:: Tarefa escrita 1 ::
Transcreva fielmente o trecho da listagem que vai do seu início até a linha que contém "Keep me logged in", incluindo as duas extremidades. Não inclua as imagens na resposta.

:: Texto para análise ::
■ ■ ■ ■ ■
Quero falar de outra figura hoje, uma que mal conheço pessoalmente, mas que prefiro não conhecer tão bem mesmo, porque quero falar dela como a respeito: como crítico de cinema. É verdade que já discordei de muita coisa que ele já falou (apesar de ter concordado muito mais), já recebi criticas suas, e já o critiquei, mas existe respeito maior? O fato é que a partir do próximo domingo – verdade seja dita – no jornalismo impresso belenense não haverá mais alguém que fale de cinema. Para falar dos filmes que passam sempre vai ter com certeza, já tem... mas para falar de cinema mesmo, Ronaldo Passarinho era o último, o único.
Se a minha geração – e a anterior a minha - acompanhou algum pensamento cinematográfico de um conterrâneo que tenha nível para competir com os melhores críticos do Brasil, este foi o pensamento de Ronaldo. Odiado por muitos pela sua irreverência, amado por muitos pela sua sinceridade, sempre em busca de uma linguagem inteligente e acessível, ele sempre escreveu movido pela paixão, munido pelo estudo incansável. Verdade seja dita: sem Ronaldo eu não conheceria Mario Bava, Lucio Fulci, Dario Argento, James Gray, Chan-wook Park, Joon-ho Bong, Wes Anderson, Paul Thomas Anderson, e muitos outros cineastas que hoje são referências para mim.
Alguns amigos meus julgam Passarinho como um verdadeiro “Godfather” mesmo, e,“va benne”, eu não chego a esse ponto. Mas, pesquisando toda a fortuna crítica que foi escrita no Pará, sem pensar duas vezes, troco tudo que veio antes (e isso deve dar mais de 50 anos) por qualquer texto em que o Ronaldo defenda violentamente o cinema de gênero, ou qualquer artigo em que ele agradeça emocionado a um cineasta por fazer cinema ao invés de discussão política.
Como o próprio Ronaldo prega: sem nostalgias, sem chororô... escrevo este texto para entender minha relação com esse crítico, e o que significa este fato jornalístico. Ronaldo Passarinho influenciou e influenciará por muito tempo o pensamento crítico de quem acompanhou o seu percurso, seja para se aproximar ou para se afastar... mesmo depois de morto, continuará vivo, atormentando com seus grunhidos a nossa relação com o cinema... como um zumbi, como o zumbi de Lucio Fulci que ele nos apresentou.


Mateus Moura.

quinta-feira, 8 de outubro de 2009

A falta de costume

“Imaturidade” e “arrogância”: dois adjetivos cunhados para classificar a postura que a APJCC assume sempre que decide quebrar o silêncio na tribuna da discussão pública, toda a vez que resolve passar da conversa de bar ao debate político.
■ ■ ■ ■ ■
:: Listagem exibida ::
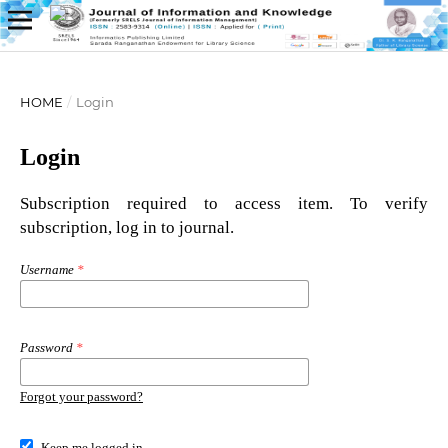
HOME
/
Login
Login
Subscription required to access item. To verify
subscription, log in to journal.
Username
*
Password
*
Forgot your password?
Keep me logged in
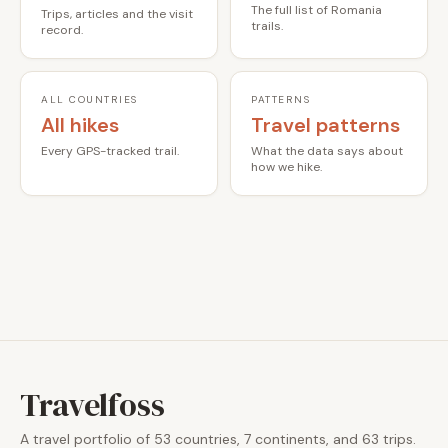
The full list of Romania
Trips, articles and the visit
trails.
record.
ALL COUNTRIES
PATTERNS
All hikes
Travel patterns
Every GPS-tracked trail.
What the data says about
how we hike.
Travelfoss
A travel portfolio of 53 countries, 7 continents, and 63 trips.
■ ■ ■ ■ ■
:: Tarefa escrita 2 ::
Dê continuidade ao texto sobre a crítica de cinema em Belém a partir da última frase apresentada.

:: Resultado do exercício 1 ::
HOME
/
Login
Login
Subscription required to access item. To verify
subscription, log in to journal.
Username
*
Password
*
Forgot your password?
Keep me logged in

:: Resultado do exercício 2 ::
É tido como “pedantismo” todo ato crítico, como “desrespeito” toda discordância que vem de baixo pra cima, etariamente falando; “louvável” pode ser o trabalho realizado pela Associação na cidade, mas é preciso ter “humildade”, evitar o “jogo das vaidades”.
O que acontece é uma FALTA DE COSTUME.
A era medieval, eis onde nos encontramos, uma cidade encalhada no tempo. A idéia de CRÍTICA ainda não chegou, nem com o advento da internet.
Mesmo se utilizando apenas dos textos escritos de outros críticos para antagonizar posições em relação à questões em comum, por que a maioria dos leitores insiste (ou quer ver de qualquer jeito) que estão sendo feitas críticas PESSOAIS?
Existe uma diferença entre um homem que tem sua vida privada e suas ações nesse âmbito, e este mesmo homem que tem sua vida pública e suas ações nesse outro âmbito. Existe uma diferença BRUTAL entre discutir as ações da vida privada de alguém no âmbito público e discutir a vida pública desse alguém (as ações políticas).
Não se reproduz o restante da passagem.